> _Saved data entries_:
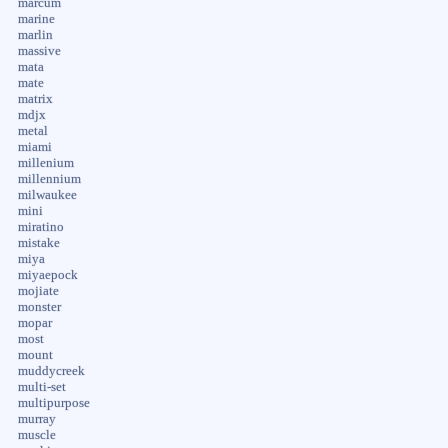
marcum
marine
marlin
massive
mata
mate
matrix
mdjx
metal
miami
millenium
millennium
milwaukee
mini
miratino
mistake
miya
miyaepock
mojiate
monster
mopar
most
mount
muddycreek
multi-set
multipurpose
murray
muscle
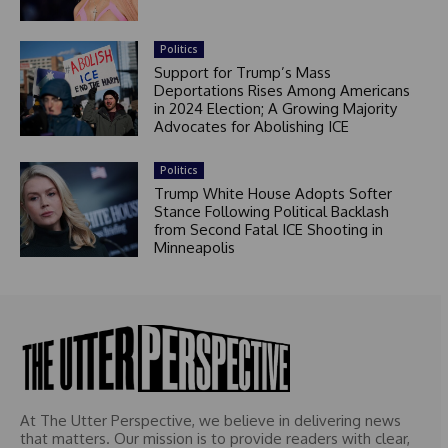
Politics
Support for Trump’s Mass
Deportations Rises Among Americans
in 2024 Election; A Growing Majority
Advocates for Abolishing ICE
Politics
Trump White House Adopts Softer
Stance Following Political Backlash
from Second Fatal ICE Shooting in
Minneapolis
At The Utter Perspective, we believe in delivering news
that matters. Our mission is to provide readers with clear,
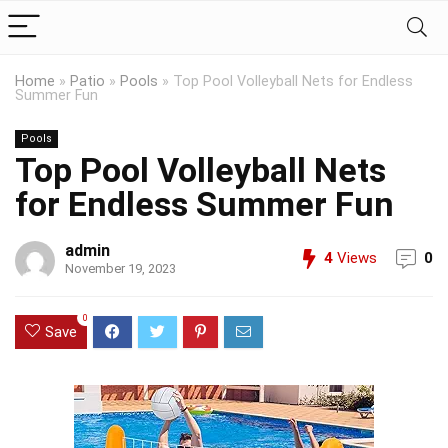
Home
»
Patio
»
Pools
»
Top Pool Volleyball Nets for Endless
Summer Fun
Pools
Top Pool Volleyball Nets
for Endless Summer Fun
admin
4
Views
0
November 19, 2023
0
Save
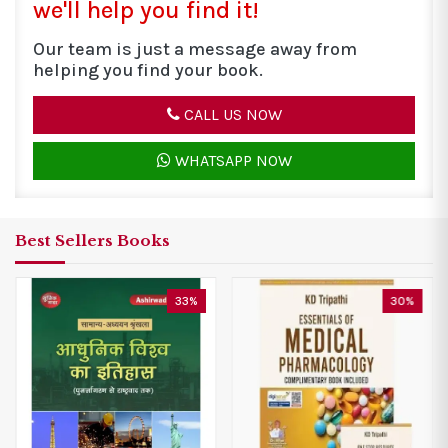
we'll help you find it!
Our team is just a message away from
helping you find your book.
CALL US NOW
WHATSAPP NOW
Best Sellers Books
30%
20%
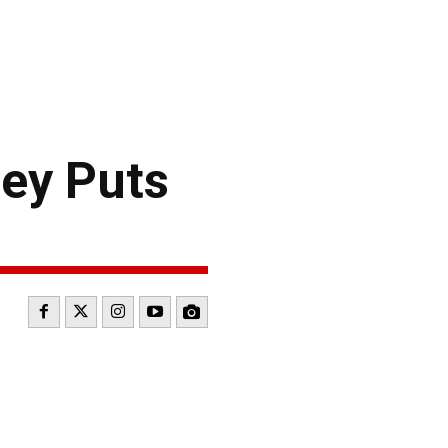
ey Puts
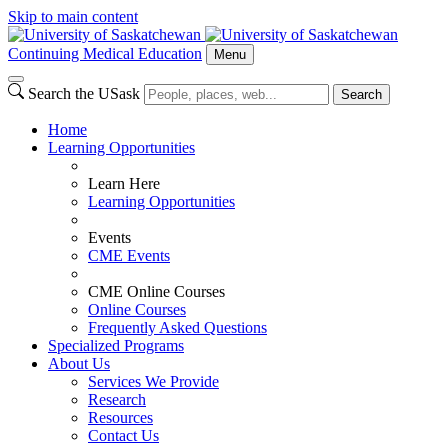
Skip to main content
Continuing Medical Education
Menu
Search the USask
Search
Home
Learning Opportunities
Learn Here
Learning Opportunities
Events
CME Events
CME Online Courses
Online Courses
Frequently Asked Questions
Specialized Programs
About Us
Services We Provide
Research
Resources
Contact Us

> _To do_: The entries are to be transcribed word for word, without their images.

> _Response area_:
marcum
marine
marlin
massive
mata
mate
matrix
mdjx
metal
miami
millenium
millennium
milwaukee
mini
miratino
mistake
miya
miyaepock
mojiate
monster
mopar
most
mount
muddycreek
multi-set
multipurpose
murray
muscle
Politics
Support for Trump’s Mass
Deportations Rises Among Americans
in 2024 Election; A Growing Majority
Advocates for Abolishing ICE
Politics
Trump White House Adopts Softer
Stance Following Political Backlash
from Second Fatal ICE Shooting in
Minneapolis
At The Utter Perspective, we believe in delivering news
that matters. Our mission is to provide readers with clear,
Home
»
Patio
»
Pools
»
Top Pool Volleyball Nets for Endless
Summer Fun
Pools
Top Pool Volleyball Nets
for Endless Summer Fun
admin
4
Views
0
November 19, 2023
0
Save
we'll help you find it!
Our team is just a message away from
helping you find your book.
CALL US NOW
WHATSAPP NOW
Best Sellers Books
30%
20%
ey Puts
Skip to main content
Continuing Medical Education
Menu
Search the USask
Search
Home
Learning Opportunities
Learn Here
Learning Opportunities
Events
CME Events
CME Online Courses
Online Courses
Frequently Asked Questions
Specialized Programs
About Us
Services We Provide
Research
Resources
Contact Us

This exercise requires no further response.